By default the Dezyne model files resulted after conversion conform to an indentation/formatting rule which might differ from the rules you have specified for your editor. In order to ensure that the resulted files are formatted according to your rules please check the 'Format converted code' checkbox.

The 'Generate map file for stub generation' checkbox should be ignored. The associated feature is to be used only in specific cases. In case you encounter problems after conversion do not hesitate to contact support@verum.com.

Model transformation

On model conversion the following transformations occur:

  • Each interface model is transformed to an interface definition: interface I'name' {…​}. In addition a component 'name' {…​} without implementation providing the interface is generated.

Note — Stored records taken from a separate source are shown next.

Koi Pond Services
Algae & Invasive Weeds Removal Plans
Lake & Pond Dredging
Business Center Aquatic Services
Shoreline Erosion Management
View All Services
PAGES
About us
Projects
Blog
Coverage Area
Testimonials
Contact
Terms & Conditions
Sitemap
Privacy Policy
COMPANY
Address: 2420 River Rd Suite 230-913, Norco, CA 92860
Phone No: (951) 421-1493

  • Each design model is transformed in a component definition: component 'name'Comp {…​}

  • From a design model also a system component can be generated, select this option in the tickbox on the dialog where you can select the models to import.

  • The valued reply events (like OK or NOK, or CORRECT or WRONG) are transformed in an enum named 'service_name'_Values {…​}

  • The call events are transformed in in events

  • The notification events are transformed in out events

  • The modelling events are replaced by two pre-defined in events: optional and inevitable

  • The SBS table is transformed in a behaviour definition: behaviour {…​}

  • The states of a model are transformed in an enum named States and a variable called state_: enum States {'states_list'}; States state_ = States.'initial state';, with the exception of the synchronous return states which are transformed in functions

  • The rule cases for a state appear in '[state_.'state name']' {…​} constructs

  • The triggers (known as Event in the SBS table) are transformed in on statements: on 'event' {…​}

  • Behaviour triggered by an optional modelling event appears as an on optional statement

  • Behaviour triggered by an inevitable modelling event appears as an on inevitable statement

  • The guards appear after conversion as logical expressions between square brackets (i.e. []) in the related on statement: for example [true]

  • The actions appear as specification of out events in on statements * The State Variable Updates appear as variable assignments at the end of the on statement

  • State changes (known as Target State in the SBS table) appear as assignments in the on statement for the variable of type States defined at the beginning of the behaviour section of the interface or component

  • Parameter data types used in event declarations are best stored in a GlobalTypes.dzn as a single point of reference for multi-file models.

  • ASD TypeDefinitions appear as local type definitions within the behaviour definition : Integers as subInts, Enumerations as enums.